Do you know what hurts the most about a breakup (or even the end of an unofficial relationship)? It’s not losing that person or having an empty bed again or even wishing you hadn’t wasted X amount of time with him. It’s not having to go back to being lonely and dreading the whole dating process again and getting slightly bitter when you see a million happy couples everytime you leave the house. As much as all of these things sting, the worst part is knowing that you can never have back everything you told him. Unlike the basketball shorts he left at your place or the toothbrush you left at his, you can’t ask for your secrets back. You can’t demand that he forget all of your vulnerabilities and all of your little habits that one only sees when it’s just you and him. You can’t get those back, and that’s the scariest part.

Sure, you still possess your quirks and the little mysteries it took a while for him to solve, and maybe the next person will learn these too, but the fact that someone else still has them, well that makes you sick to your stomach. It’s not just that he knows about your affinity for really terrible pop music or that you were the world’s most awkward kid or that you can be slightly OCD. Those are the things that endear you to friends and family, and that you know someone somewhere down the line will love you for as well. Those are not the things that take an enormous amount of courage to lay out there for judgment.

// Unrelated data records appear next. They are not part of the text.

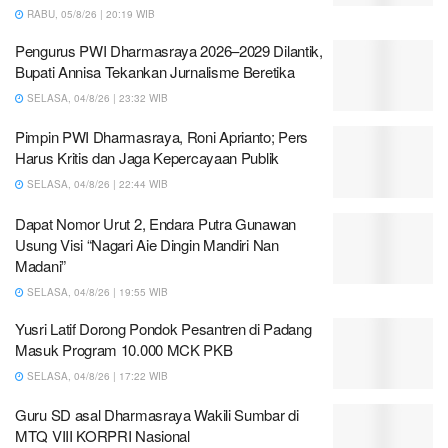
RABU, 05/8/26 | 20:19 WIB
Pengurus PWI Dharmasraya 2026–2029 Dilantik,
Bupati Annisa Tekankan Jurnalisme Beretika
SELASA, 04/8/26 | 23:32 WIB
Pimpin PWI Dharmasraya, Roni Aprianto; Pers
Harus Kritis dan Jaga Kepercayaan Publik
SELASA, 04/8/26 | 22:44 WIB
Dapat Nomor Urut 2, Endara Putra Gunawan
Usung Visi “Nagari Aie Dingin Mandiri Nan
Madani”
SELASA, 04/8/26 | 19:55 WIB
Yusri Latif Dorong Pondok Pesantren di Padang
Masuk Program 10.000 MCK PKB
SELASA, 04/8/26 | 17:22 WIB
Guru SD asal Dharmasraya Wakili Sumbar di
MTQ VIII KORPRI Nasional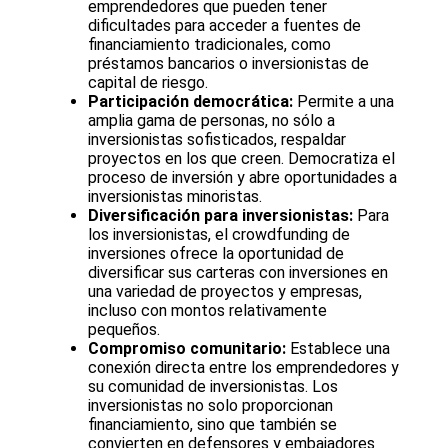
emprendedores que pueden tener
dificultades para acceder a fuentes de
financiamiento tradicionales, como
préstamos bancarios o inversionistas de
capital de riesgo.
Participación democrática:
Permite a una
amplia gama de personas, no sólo a
inversionistas sofisticados, respaldar
proyectos en los que creen. Democratiza el
proceso de inversión y abre oportunidades a
inversionistas minoristas.
Diversificación para inversionistas:
Para
los inversionistas, el crowdfunding de
inversiones ofrece la oportunidad de
diversificar sus carteras con inversiones en
una variedad de proyectos y empresas,
incluso con montos relativamente
pequeños.
Compromiso comunitario:
Establece una
conexión directa entre los emprendedores y
su comunidad de inversionistas. Los
inversionistas no solo proporcionan
financiamiento, sino que también se
convierten en defensores y embajadores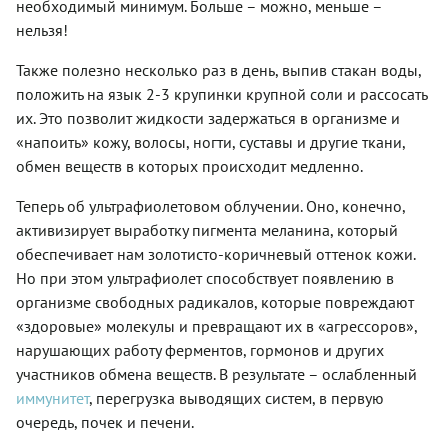
необходимый минимум. Больше – можно, меньше –
нельзя!
Также полезно несколько раз в день, выпив стакан воды,
положить на язык 2-3 крупинки крупной соли и рассосать
их. Это позволит жидкости задержаться в организме и
«напоить» кожу, волосы, ногти, суставы и другие ткани,
обмен веществ в которых происходит медленно.
Теперь об ультрафиолетовом облучении. Оно, конечно,
активизирует выработку пигмента меланина, который
обеспечивает нам золотисто-коричневый оттенок кожи.
Но при этом ультрафиолет способствует появлению в
организме свободных радикалов, которые повреждают
«здоровые» молекулы и превращают их в «агрессоров»,
нарушающих работу ферментов, гормонов и других
участников обмена веществ. В результате – ослабленный
иммунитет
, перегрузка выводящих систем, в первую
очередь, почек и печени.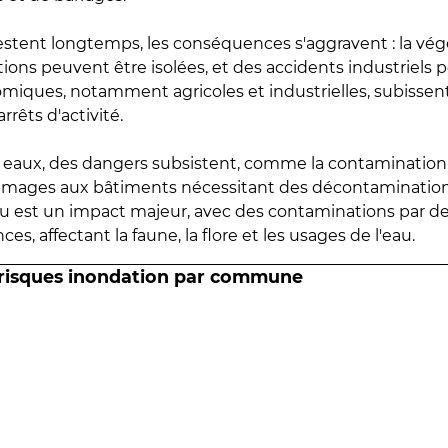
estent longtemps, les conséquences s'aggravent : la vé
tions peuvent être isolées, et des accidents industriels 
omiques, notamment agricoles et industrielles, subissen
rrêts d'activité.
es eaux, des dangers subsistent, comme la contamination
mmages aux bâtiments nécessitant des décontaminations
eau est un impact majeur, avec des contaminations par d
es, affectant la faune, la flore et les usages de l'eau.
 risques inondation par commune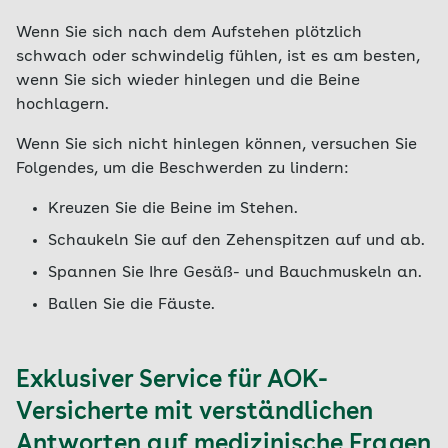
Wenn Sie sich nach dem Aufstehen plötzlich
schwach oder schwindelig fühlen, ist es am besten,
wenn Sie sich wieder hinlegen und die Beine
hochlagern.
Wenn Sie sich nicht hinlegen können, versuchen Sie
Folgendes, um die Beschwerden zu lindern:
Kreuzen Sie die Beine im Stehen.
Schaukeln Sie auf den Zehenspitzen auf und ab.
Spannen Sie Ihre Gesäß- und Bauchmuskeln an.
Ballen Sie die Fäuste.
Exklusiver Service für AOK-
Versicherte mit verständlichen
Antworten auf medizinische Fragen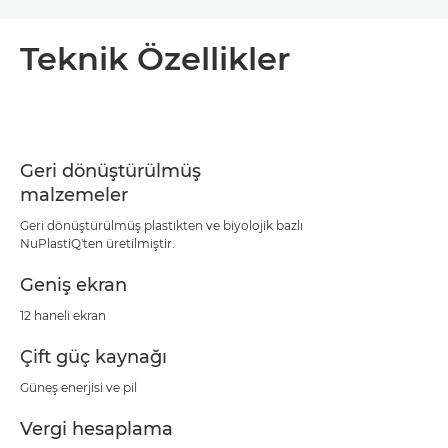
Toggle breadcrumbs
Genel Bakış
Teknik Özellikler
Teknik Özellikler
Geri dönüştürülmüş
malzemeler
Geri dönüştürülmüş plastikten ve biyolojik bazlı
NuPlastiQ'ten üretilmiştir.
Geniş ekran
12 haneli ekran
Çift güç kaynağı
Güneş enerjisi ve pil
Vergi hesaplama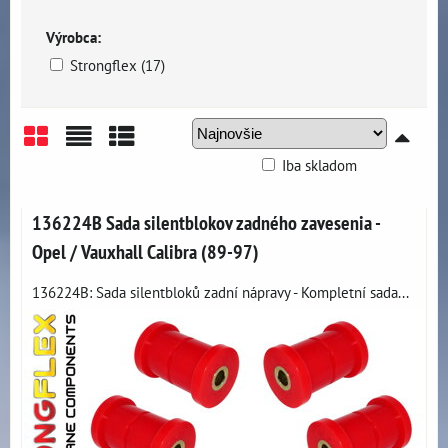
Výrobca:
Strongflex (17)
Iba skladom
Mriežka
Zoznam
Tabuľka
136224B Sada silentblokov zadného zavesenia -
Opel / Vauxhall Calibra (89-97)
136224B: Sada silentbloků zadní nápravy - Kompletní sada...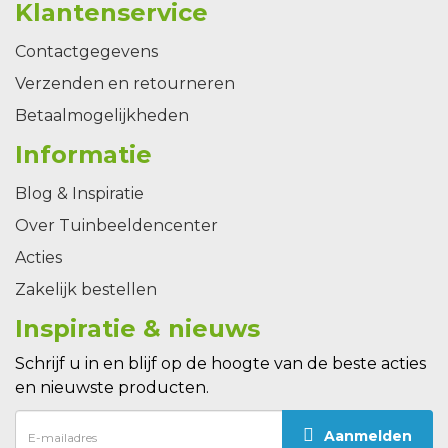
Klantenservice
Contactgegevens
Verzenden en retourneren
Betaalmogelijkheden
Informatie
Blog & Inspiratie
Over Tuinbeeldencenter
Acties
Zakelijk bestellen
Inspiratie & nieuws
Schrijf u in en blijf op de hoogte van de beste acties
en nieuwste producten.
Aanmelden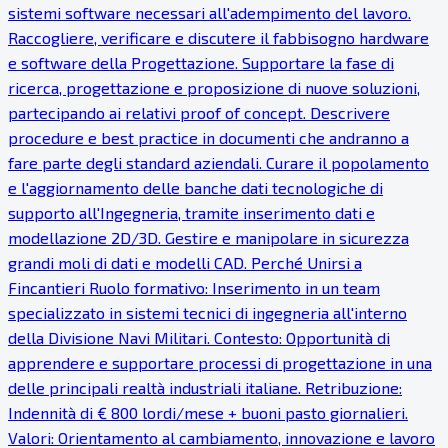
sistemi software necessari all'adempimento del lavoro.
Raccogliere, verificare e discutere il fabbisogno hardware
e software della Progettazione. Supportare la fase di
ricerca, progettazione e proposizione di nuove soluzioni,
partecipando ai relativi proof of concept. Descrivere
procedure e best practice in documenti che andranno a
fare parte degli standard aziendali. Curare il popolamento
e l'aggiornamento delle banche dati tecnologiche di
supporto all'Ingegneria, tramite inserimento dati e
modellazione 2D/3D. Gestire e manipolare in sicurezza
grandi moli di dati e modelli CAD. Perché Unirsi a
Fincantieri Ruolo formativo: Inserimento in un team
specializzato in sistemi tecnici di ingegneria all'interno
della Divisione Navi Militari. Contesto: Opportunità di
apprendere e supportare processi di progettazione in una
delle principali realtà industriali italiane. Retribuzione:
Indennità di € 800 lordi/mese + buoni pasto giornalieri.
Valori: Orientamento al cambiamento, innovazione e lavoro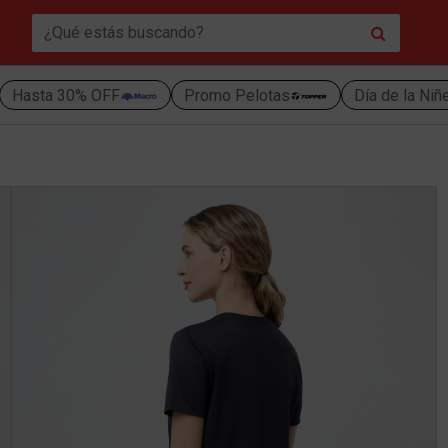
Hasta 30% OFF
Promo Pelotas
Día de la Niñ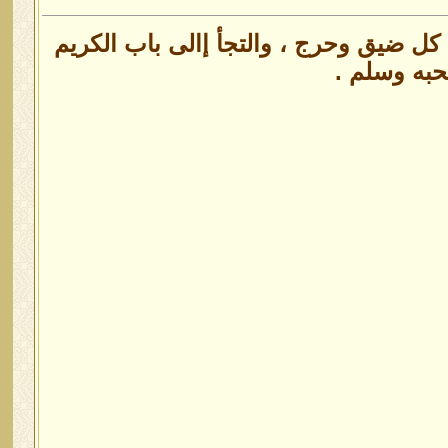
كل ضيق وحرج ، والتجأ إالى باب الكريم
حبه وسلم .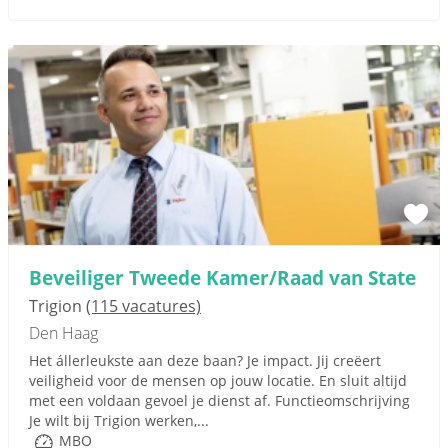
Beveiliger Tweede Kamer/Raad van State
Trigion
(115 vacatures)
Den Haag
Het állerleukste aan deze baan? Je impact. Jij creëert
veiligheid voor de mensen op jouw locatie. En sluit altijd
met een voldaan gevoel je dienst af. Functieomschrijving
Je wilt bij Trigion werken,...
MBO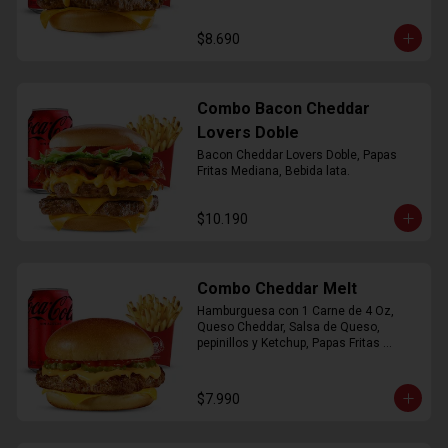
$8.690
Combo Bacon Cheddar
Lovers Doble
Bacon Cheddar Lovers Doble, Papas 
Fritas Mediana, Bebida lata.
$10.190
Combo Cheddar Melt
Hamburguesa con 1 Carne de 4 Oz, 
Queso Cheddar, Salsa de Queso, 
pepinillos y Ketchup, Papas Fritas 
Mediana, Bebida Lata.
$7.990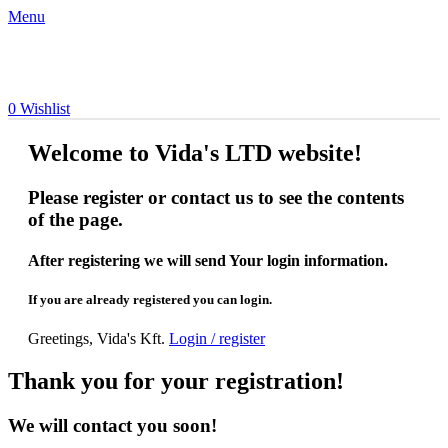
Menu
0
Wishlist
Welcome to Vida's LTD website!
Please register or contact us to see the contents
of the page.
After registering we will send Your login information.
If you are already registered you can login.
Greetings, Vida's Kft.
Login / register
Thank you for your registration!
We will contact you soon!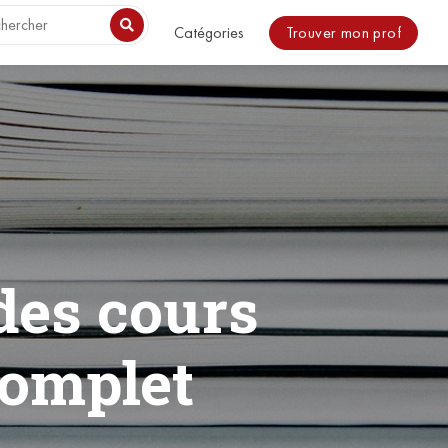
o be included. in /usr/share/nginx/html/magazine/wp-
Trouver mon prof
Catégories
des cours
 complet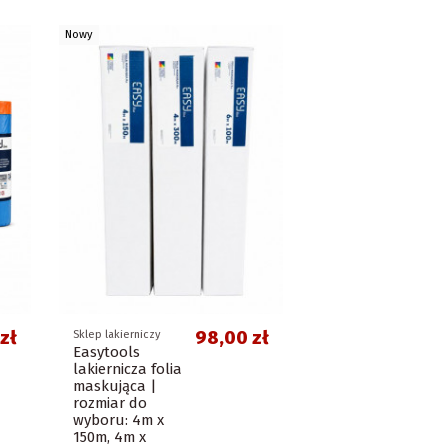
Nowy
zł
98,00 zł
Sklep lakierniczy
Easytools
lakiernicza folia
maskująca |
rozmiar do
wyboru: 4m x
150m, 4m x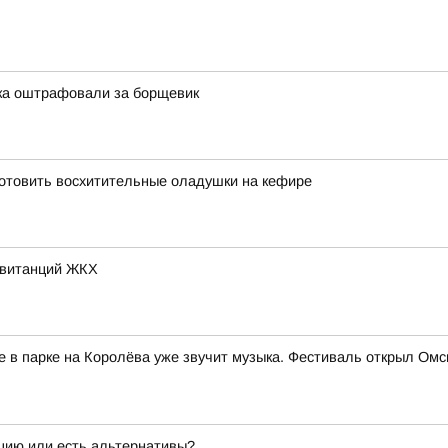
тка оштрафовали за борщевик
риготовить восхитительные оладушки на кефире
квитанций ЖКХ
е в парке на Королёва уже звучит музыка. Фестиваль открыл Ом
ацию или есть альтернативы?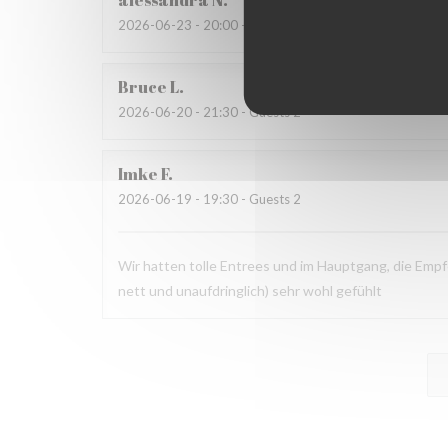
alessandra
N
2026-06-23
- 20:00 - Guests 4
Bruce
L
2026-06-20
- 21:30 - Guests 2
Imke
F
2026-06-19
- 19:30 - Guests 2
Wir hatten tolle Entrees und im Hauptgang, die Empf
nett und unaufdringlich) sehr wohl gefühlt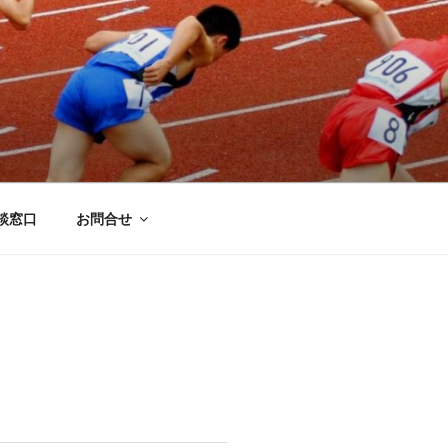
談窓口
お問合せ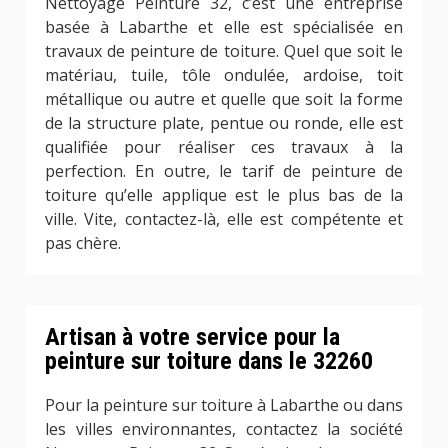
Nettoyage Peinture 32, c’est une entreprise
basée à Labarthe et elle est spécialisée en
travaux de peinture de toiture. Quel que soit le
matériau, tuile, tôle ondulée, ardoise, toit
métallique ou autre et quelle que soit la forme
de la structure plate, pentue ou ronde, elle est
qualifiée pour réaliser ces travaux à la
perfection. En outre, le tarif de peinture de
toiture qu’elle applique est le plus bas de la
ville. Vite, contactez-là, elle est compétente et
pas chère.
Artisan à votre service pour la
peinture sur toiture dans le 32260
Pour la peinture sur toiture à Labarthe ou dans
les villes environnantes, contactez la société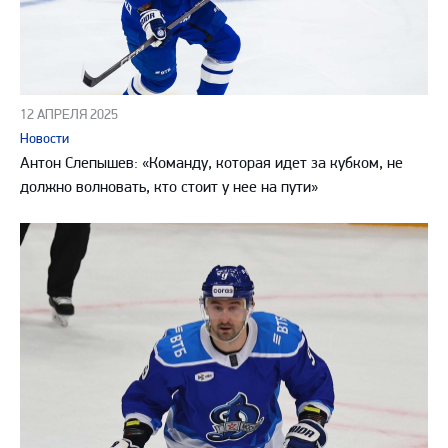
12 АПРЕЛЯ 2025
Новости
Антон Слепышев: «Команду, которая идет за кубком, не
должно волновать, кто стоит у нее на пути»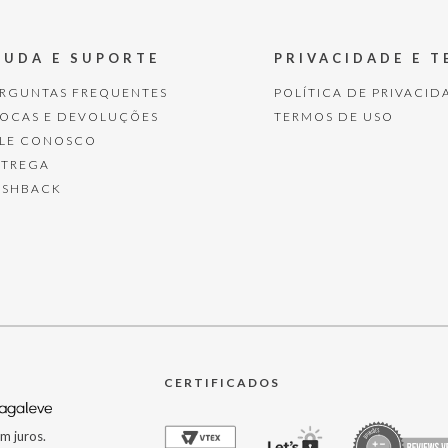
JUDA E SUPORTE
PRIVACIDADE E 
ERGUNTAS FREQUENTES
POLÍTICA DE PRIVACID
ROCAS E DEVOLUÇÕES
TERMOS DE USO
ALE CONOSCO
NTREGA
ASHBACK
CERTIFICADOS
m juros.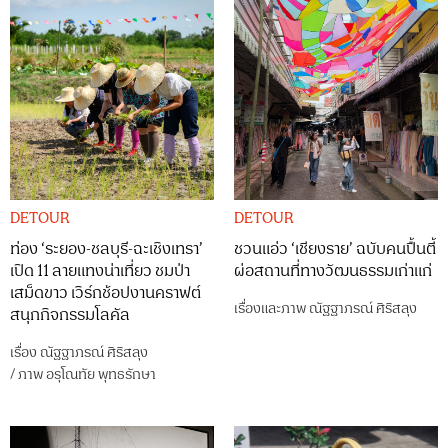
DETOUR
DETOUR
ท่อง ‘ระยอง-ชลบุรี-ฉะเชิงเทรา’
ชวนแอ่ว ‘เชียงราย’ ฉบับคนปื้นตี้
เปิด 11 ลายแทงน่าเที่ยว ชมป่า
ผ่อสถานที่ทางวัฒนธรรมเก่าแก่
เสม็ดขาว เวิร์กช้อปงานคราฟต์
เรื่องและภาพ
ณัฐฐาภรณ์ ศิริสลุง
สนุกกิจกรรมโลคัล
เรื่อง
ณัฐฐาภรณ์ ศิริสลุง
/
ภาพ
อรุโณทัย พุทธรักษา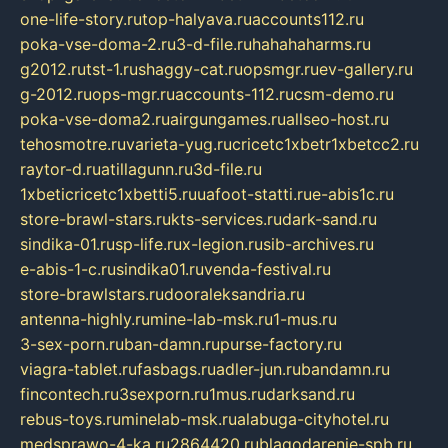
one-life-story.ru
top-halyava.ru
accounts112.ru
poka-vse-doma-2.ru
3-d-file.ru
hahahaharms.ru
g2012.ru
tst-1.ru
shaggy-cat.ru
opsmgr.ru
ev-gallery.ru
g-2012.ru
ops-mgr.ru
accounts-112.ru
csm-demo.ru
poka-vse-doma2.ru
airgungames.ru
allseo-host.ru
tehosmotre.ru
varieta-yug.ru
cricetc1xbetr1xbetcc2.ru
raytor-d.ru
atillagunn.ru
3d-file.ru
1xbeticricetc1xbetti5.ru
uafoot-statti.ru
e-abis1c.ru
store-brawl-stars.ru
kts-services.ru
dark-sand.ru
sindika-01.ru
sp-life.ru
x-legion.ru
sib-archives.ru
e-abis-1-c.ru
sindika01.ru
venda-festival.ru
store-brawlstars.ru
dooraleksandria.ru
antenna-highly.ru
mine-lab-msk.ru
1-mus.ru
3-sex-porn.ru
ban-damn.ru
purse-factory.ru
viagra-tablet.ru
fasbags.ru
adler-jun.ru
bandamn.ru
fincontech.ru
3sexporn.ru
1mus.ru
darksand.ru
rebus-toys.ru
minelab-msk.ru
alabuga-cityhotel.ru
medsprawo-4-ka.ru
2864420.ru
blagodarenie-spb.ru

These things – the terrifying things – are those that you might tell the next person, in a moment of trust, about a darker time in your life you really don’t like to revisit. Or those confessions about yourself that only come out after you take a deep breath, because you worry they could snap the relationship right in two. But the last guy, and the one before him, and maybe even the one before that has all of that information too. And it’s annoying and frustrating and downright agonizing because he’s not using it, but he has it, tucked away on a shelf. And you realize that maybe that confession to him was the thing that did break whatever you had. Yet he’s still keeping it, like the gift he got for Christmas that he never really wanted, but is too selfish to give away to someone who might really appreciate it.

Words are the worst to lose, because once you let them loose, you can never fully get them back. Because you can’t touch them, and you can’t see them, but more than any of the tangible things that come with a relationship, you can feel them. Right where it hurts the most.